Please repeat the records below exactly, but only from the line that contains "necesitan ser aprobados?" onward, ending with the last line.
##### Provided information
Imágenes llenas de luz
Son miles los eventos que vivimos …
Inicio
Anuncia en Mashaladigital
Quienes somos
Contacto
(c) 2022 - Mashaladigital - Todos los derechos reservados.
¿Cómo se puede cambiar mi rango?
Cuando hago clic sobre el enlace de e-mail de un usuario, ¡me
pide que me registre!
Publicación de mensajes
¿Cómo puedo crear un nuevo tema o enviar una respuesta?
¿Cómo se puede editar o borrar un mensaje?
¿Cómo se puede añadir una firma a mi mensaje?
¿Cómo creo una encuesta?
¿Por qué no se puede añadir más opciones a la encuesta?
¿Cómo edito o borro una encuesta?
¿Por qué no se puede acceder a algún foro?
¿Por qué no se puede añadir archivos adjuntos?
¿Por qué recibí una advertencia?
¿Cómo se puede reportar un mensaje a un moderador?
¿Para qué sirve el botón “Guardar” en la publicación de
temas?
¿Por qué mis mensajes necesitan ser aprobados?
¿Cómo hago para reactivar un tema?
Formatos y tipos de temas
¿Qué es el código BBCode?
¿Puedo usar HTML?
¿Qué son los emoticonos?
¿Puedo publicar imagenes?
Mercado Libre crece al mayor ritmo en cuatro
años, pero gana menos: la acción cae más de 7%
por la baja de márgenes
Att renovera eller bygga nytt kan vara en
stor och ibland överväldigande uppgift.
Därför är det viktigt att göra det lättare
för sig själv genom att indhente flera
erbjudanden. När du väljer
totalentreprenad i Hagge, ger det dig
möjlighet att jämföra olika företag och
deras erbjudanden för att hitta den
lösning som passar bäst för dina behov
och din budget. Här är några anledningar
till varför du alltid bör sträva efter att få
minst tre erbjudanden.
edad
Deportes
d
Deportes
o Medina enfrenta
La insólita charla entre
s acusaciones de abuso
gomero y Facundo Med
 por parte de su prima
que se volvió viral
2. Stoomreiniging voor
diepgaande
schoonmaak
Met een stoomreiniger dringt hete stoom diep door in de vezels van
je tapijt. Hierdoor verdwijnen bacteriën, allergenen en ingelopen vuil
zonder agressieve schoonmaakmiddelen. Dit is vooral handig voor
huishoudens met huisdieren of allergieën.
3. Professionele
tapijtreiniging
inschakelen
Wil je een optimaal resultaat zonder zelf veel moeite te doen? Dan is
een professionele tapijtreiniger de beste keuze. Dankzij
##########
-- Solution below --
¿Por qué mis mensajes necesitan ser aprobados?
¿Cómo hago para reactivar un tema?
Formatos y tipos de temas
¿Qué es el código BBCode?
¿Puedo usar HTML?
¿Qué son los emoticonos?
¿Puedo publicar imagenes?
Mercado Libre crece al mayor ritmo en cuatro
años, pero gana menos: la acción cae más de 7%
por la baja de márgenes
Att renovera eller bygga nytt kan vara en
stor och ibland överväldigande uppgift.
Därför är det viktigt att göra det lättare
för sig själv genom att indhente flera
erbjudanden. När du väljer
totalentreprenad i Hagge, ger det dig
möjlighet att jämföra olika företag och
deras erbjudanden för att hitta den
lösning som passar bäst för dina behov
och din budget. Här är några anledningar
till varför du alltid bör sträva efter att få
minst tre erbjudanden.
edad
Deportes
d
Deportes
o Medina enfrenta
La insólita charla entre
s acusaciones de abuso
gomero y Facundo Med
 por parte de su prima
que se volvió viral
2. Stoomreiniging voor
diepgaande
schoonmaak
Met een stoomreiniger dringt hete stoom diep door in de vezels van
je tapijt. Hierdoor verdwijnen bacteriën, allergenen en ingelopen vuil
zonder agressieve schoonmaakmiddelen. Dit is vooral handig voor
huishoudens met huisdieren of allergieën.
3. Professionele
tapijtreiniging
inschakelen
Wil je een optimaal resultaat zonder zelf veel moeite te doen? Dan is
een professionele tapijtreiniger de beste keuze. Dankzij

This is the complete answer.